Date: 15th October 2018 | Source: Nature Biotechnology
Full-length RNA sequencing (RNA-Seq) has been applied to bulk tissue, cell lines and sorted cells to characterize transcriptomes, but applying this technology to single cells has proven to be difficult, with less than ten single-cell transcriptomes having been analyzed thus far. Although single splicing events have been described for ≤200 single cells with statistical confidence, full-length mRNA analyses for hundreds of cells have not been reported. Single-cell short-read 3′ sequencing enables the identification of cellular subtypes, but full-length mRNA isoforms for these cell types cannot be profiled.
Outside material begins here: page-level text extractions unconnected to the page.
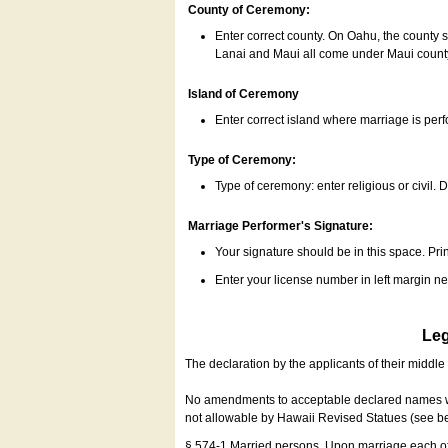
County of Ceremony:
Enter correct county. On Oahu, the county 
Lanai and Maui all come under Maui coun
Island of Ceremony
Enter correct island where marriage is per
Type of Ceremony:
Type of ceremony: enter religious or civil. D
Marriage Performer's Signature:
Your signature should be in this space. Prin
Enter your license number in left margin 
Leg
The declaration by the applicants of their middl
No amendments to acceptable declared names wil
not allowable by Hawaii Revised Statues (see b
§ 574-1 Married persons. Upon marriage each of 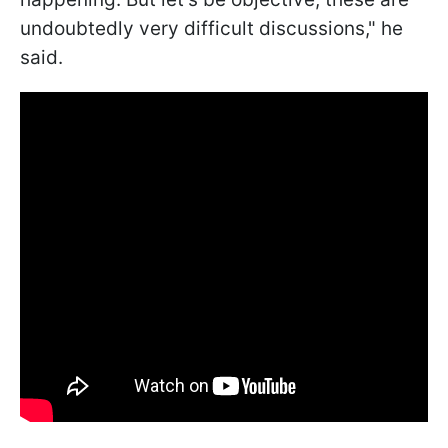
undoubtedly very difficult discussions," he
said.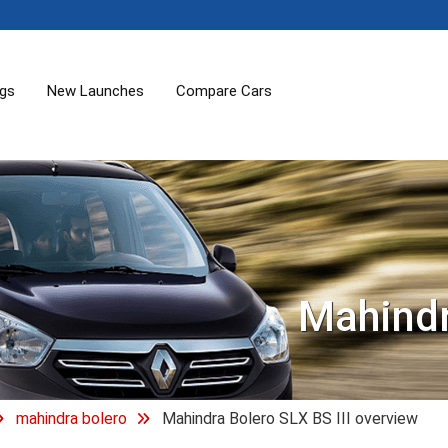
ogs
New Launches
Compare Cars
Mahindr
mahindra bolero
Mahindra Bolero SLX BS III overview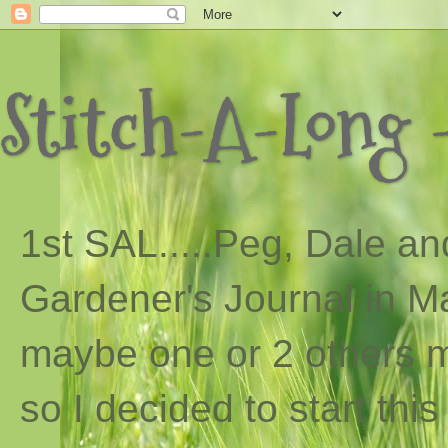
Stitch-A-Long -
1st SAL...
..
Peg, Dale and
Gardener's Journal in Ma
maybe one or 2 others ma
so I decided to start th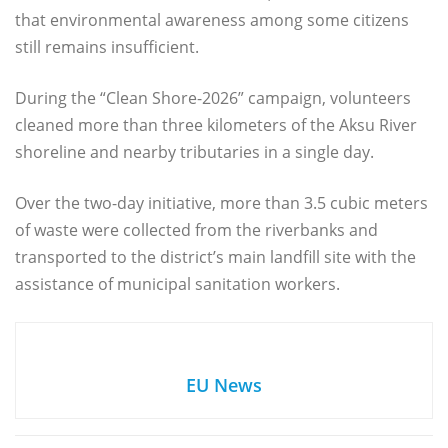
that environmental awareness among some citizens
still remains insufficient.
During the “Clean Shore-2026” campaign, volunteers
cleaned more than three kilometers of the Aksu River
shoreline and nearby tributaries in a single day.
Over the two-day initiative, more than 3.5 cubic meters
of waste were collected from the riverbanks and
transported to the district’s main landfill site with the
assistance of municipal sanitation workers.
EU News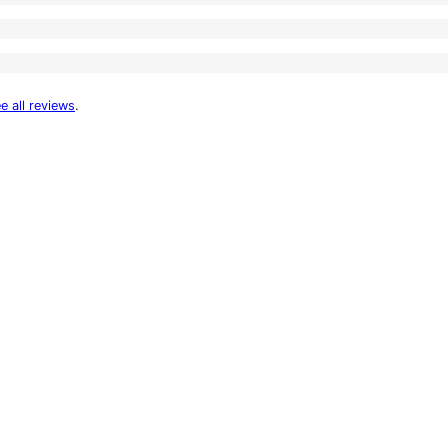
e all reviews
.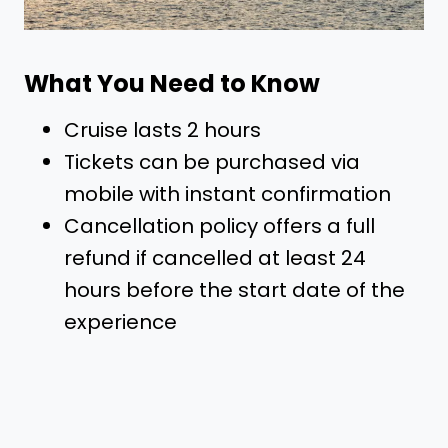
What You Need to Know
Cruise lasts 2 hours
Tickets can be purchased via
mobile with instant confirmation
Cancellation policy offers a full
refund if cancelled at least 24
hours before the start date of the
experience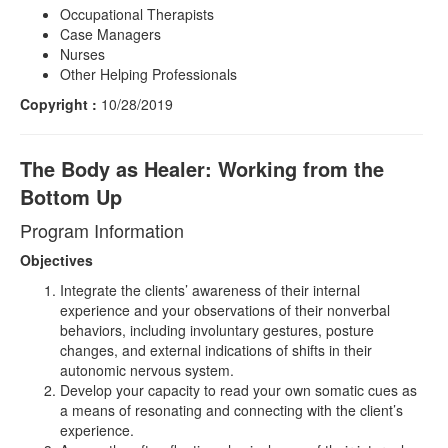
Occupational Therapists
Case Managers
Nurses
Other Helping Professionals
Copyright :
10/28/2019
The Body as Healer: Working from the
Bottom Up
Program Information
Objectives
Integrate the clients’ awareness of their internal
experience and your observations of their nonverbal
behaviors, including involuntary gestures, posture
changes, and external indications of shifts in their
autonomic nervous system.
Develop your capacity to read your own somatic cues as
a means of resonating and connecting with the client’s
experience.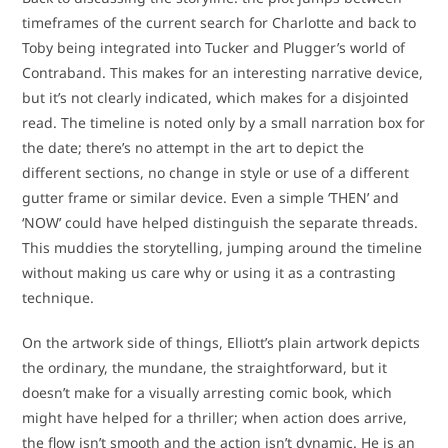
timeframes of the current search for Charlotte and back to
Toby being integrated into Tucker and Plugger’s world of
Contraband. This makes for an interesting narrative device,
but it’s not clearly indicated, which makes for a disjointed
read. The timeline is noted only by a small narration box for
the date; there’s no attempt in the art to depict the
different sections, no change in style or use of a different
gutter frame or similar device. Even a simple ‘THEN’ and
‘NOW’ could have helped distinguish the separate threads.
This muddies the storytelling, jumping around the timeline
without making us care why or using it as a contrasting
technique.
On the artwork side of things, Elliott’s plain artwork depicts
the ordinary, the mundane, the straightforward, but it
doesn’t make for a visually arresting comic book, which
might have helped for a thriller; when action does arrive,
the flow isn’t smooth and the action isn’t dynamic. He is an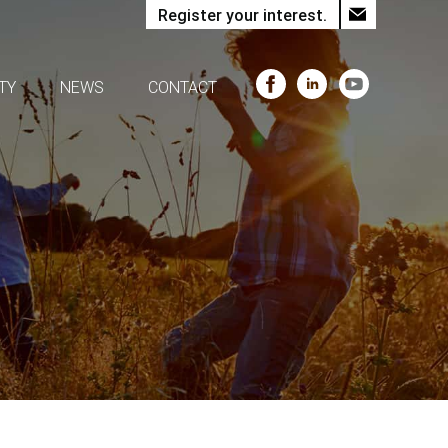
Register your interest.
TY
NEWS
CONTACT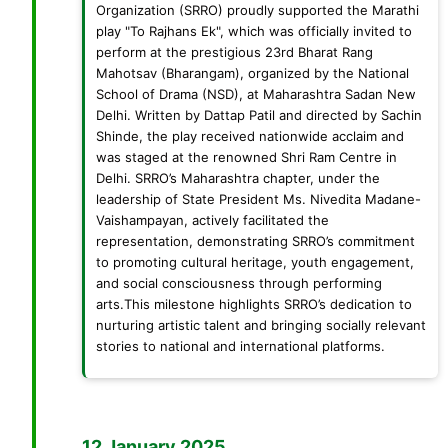
Organization (SRRO) proudly supported the Marathi
play "To Rajhans Ek", which was officially invited to
perform at the prestigious 23rd Bharat Rang
Mahotsav (Bharangam), organized by the National
School of Drama (NSD), at Maharashtra Sadan New
Delhi. Written by Dattap Patil and directed by Sachin
Shinde, the play received nationwide acclaim and
was staged at the renowned Shri Ram Centre in
Delhi. SRRO’s Maharashtra chapter, under the
leadership of State President Ms. Nivedita Madane-
Vaishampayan, actively facilitated the
representation, demonstrating SRRO’s commitment
to promoting cultural heritage, youth engagement,
and social consciousness through performing
arts.This milestone highlights SRRO’s dedication to
nurturing artistic talent and bringing socially relevant
stories to national and international platforms.
12 January 2025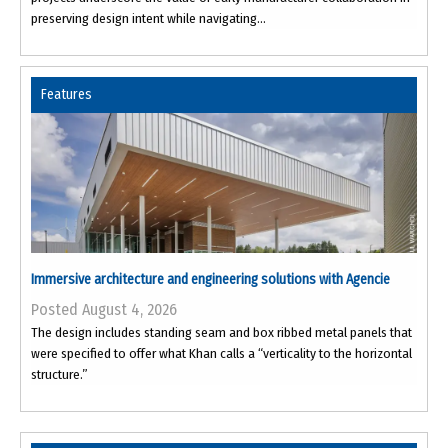
preserving design intent while navigating...
Features
Immersive architecture and engineering solutions with Agencie
Posted August 4, 2026
The design includes standing seam and box ribbed metal panels that
were specified to offer what Khan calls a “verticality to the horizontal
structure.”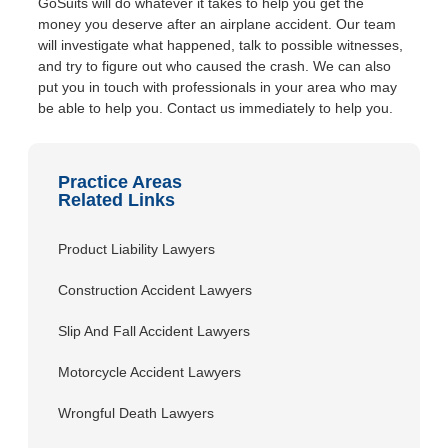
GoSuits will do whatever it takes to help you get the
money you deserve after an airplane accident. Our team
will investigate what happened, talk to possible witnesses,
and try to figure out who caused the crash. We can also
put you in touch with professionals in your area who may
be able to help you. Contact us immediately to help you.
Practice Areas
Related Links
Product Liability Lawyers
Construction Accident Lawyers
Slip And Fall Accident Lawyers
Motorcycle Accident Lawyers
Wrongful Death Lawyers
We developed a method that starts with bulk tissue and identifies single-cell types and their full-length RNA isoforms without fluorescence-activated cell sorting. Using single-cell isoform RNA-Seq (ScISOr-Seq), we identified RNA isoforms in neurons, astrocytes, microglia, and cell subtypes such as Purkinje and Granule cells, and cell-type-specific combination patterns of distant splice sites. We used ScISOr-Seq to improve genome annotation in mouse Gencode version 10 by determining the cell-type-specific expression of 18,173 known and 16,872 novel isoforms.